Now the above point is lies in the sphere, so that
${{x}_{1}}^{2}+y_{1}^{2}+z_{1}^{2}=4.....\left( \text{i} \right)$
Now, let the coordinates of the point which divides the join of $\left( 1,-2,3 \right)$ and $\left( {{x}_{1}},{{y}_{1}},{{z}_{1}} \right)$ in the ratio $2:3$ be $\left( {{x}_{2}},{{y}_{2}},{{z}_{2}} \right)$. From the section formula we can write
${{x}_{2}}=\dfrac{2{{x}_{1}}+3\left( 1 \right)}{2+3}\Rightarrow {{x}_{1}}=\dfrac{5x-3}{2}$,
${{y}_{2}}=\dfrac{2{{y}_{1}}+3\left( -2 \right)}{2+3}\Rightarrow {{y}_{1}}=\dfrac{5y+6}{2}$,
${{z}_{2}}=\dfrac{2{{z}_{1}}+3\left( 3 \right)}{2+3}\Rightarrow {{z}_{1}}=\dfrac{5z-9}{2}$.

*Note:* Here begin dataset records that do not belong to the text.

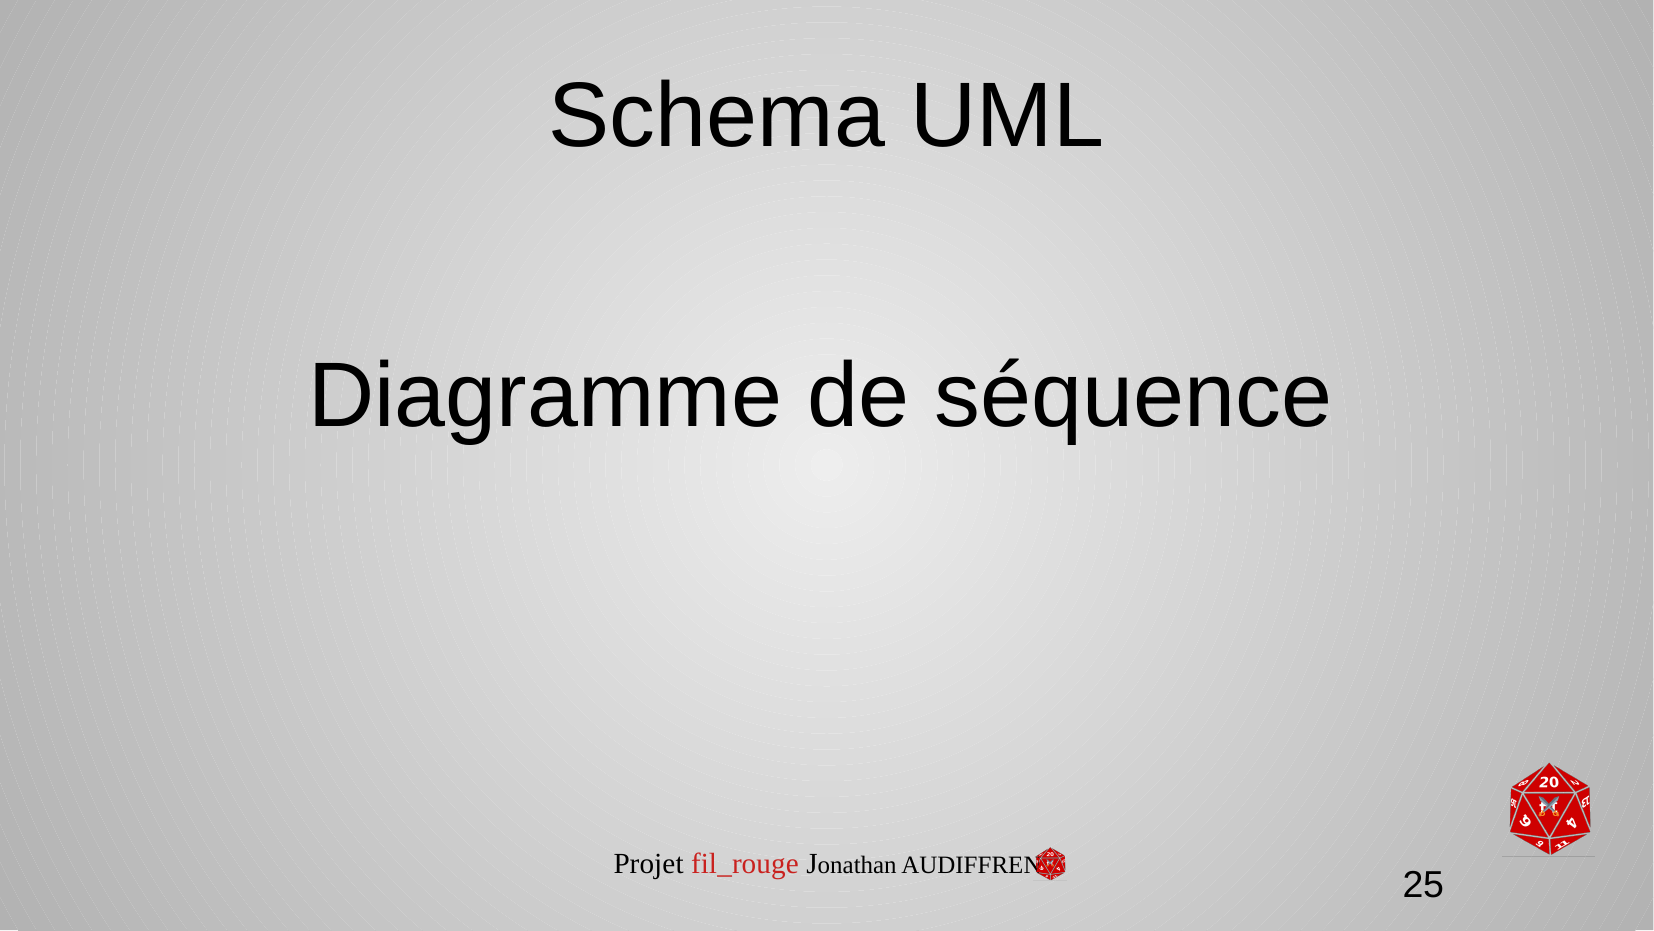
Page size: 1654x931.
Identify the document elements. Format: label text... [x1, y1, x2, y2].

title Diagramme de séquence [76, 317, 1565, 473]
title Schema UML [82, 37, 1571, 193]
picture [1502, 762, 1595, 857]
picture [1033, 847, 1067, 881]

Substituting these values in the equation $\left( \text{i} \right)$, then we will get
$\begin{align}
  & {{\left( \dfrac{5x-3}{2} \right)}^{2}}+{{\left( \dfrac{5y+6}{2} \right)}^{2}}+{{\left( \dfrac{5z-9}{2} \right)}^{2}}=4 \\
 & \Rightarrow 25\left( {{x}^{2}}+{{y}^{2}}+{{z}^{2}} \right)-30x+60y-90z+110=0 \\
\end{align}$

Hence the locus of the point is $5\left( {{x}^{2}}+{{y}^{2}}+{{z}^{2}} \right)-6\left( x-2y+3z \right)+22=0$

Note:
In this problem they have mentioned that the points are divided internally, so we have used the section formula for the internal division. If they have mentioned that the points are divided externally, then we will use the section formula for external division which is $\dfrac{m{{x}_{2}}-n{{x}_{1}}}{m-n}$.